The Commonwealth Association of Architects’ (CAA) survey of the profession is the first such report for 30 years.

It aims to assess the profession’s capacity to help deliver targets set out in the UN’s 2030 Agenda for Sustainable Development, and respond to the world’s rapidly increasing urban population.

CAA president Vincent Cassar said: ‘The findings of the survey reveal critical issues in some of the countries of the Commonwealth which are rapidly urbanising and are among the most vulnerable; issues which will be of concern to policymakers and professionals alike.’

Looking at developed Commonwealth countries, including Australia, Canada, New Zealand and the United Kingdom, the report concluded that between 0.26 and 0.58 architects per 1,000 of the population are needed.

However, it found evidence of a lack of capacity in some parts of the Commonwealth, with ratios of just 0.02 in Ghana and Bangladesh, 0.03 in Pakistan, 0.04 in Botswana, 0.05 in Sri Lanka, 0.06 in Malaysia and 0.07 in South Africa.

Uganda only has 178 registered architects in a country of more than 43 million (0.004 architects per 1,000 of the population), with the country urbanising at a rate of more than 5.3 per cent each year.

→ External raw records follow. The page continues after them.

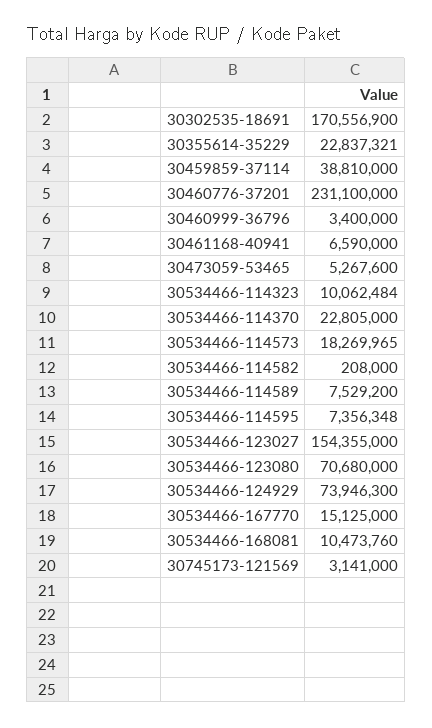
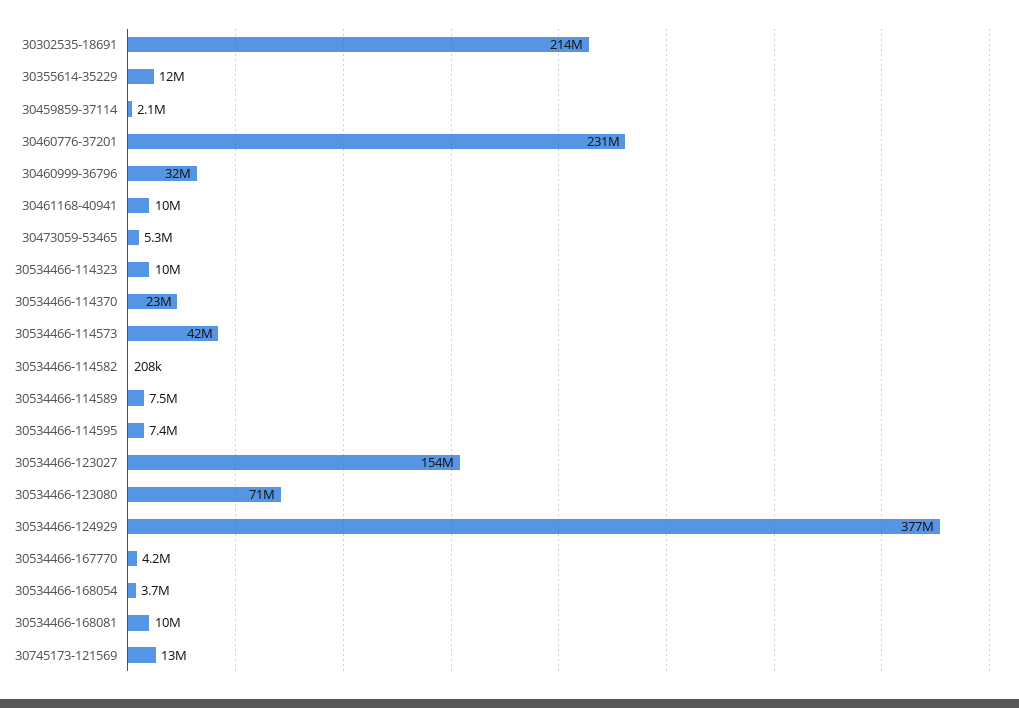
30302535-18691: 170556900 -> 214000000
30355614-35229: 22837321 -> 12000000
30459859-37114: 38810000 -> 2100000
30460999-36796: 3400000 -> 32000000
30461168-40941: 6590000 -> 10000000
30534466-114573: 18269965 -> 42000000
30534466-124929: 73946300 -> 377000000
30534466-167770: 15125000 -> 4200000
30745173-121569: 3141000 -> 13000000
30534466-168054: none -> 3700000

Rapid rates of annual urban growth are taking place in some of the Commonwealth’s more fragile states, according to the survey, including Rwanda (5.59 per cent), Tanzania (5.00 per cent), Zambia (4.35 per cent), Nigeria (4.3 per cent), Kenya (4.15 per cent), Malawi (4.02 per cent), Solomon Islands (3.79 per cent), Namibia (3.63 per cent), Cameroon (3.40 per cent), Mozambique (3.36 per cent), Vanuatu (3.23 per cent), Bangladesh (3.19 per cent), and Ghana (3.07 per cent).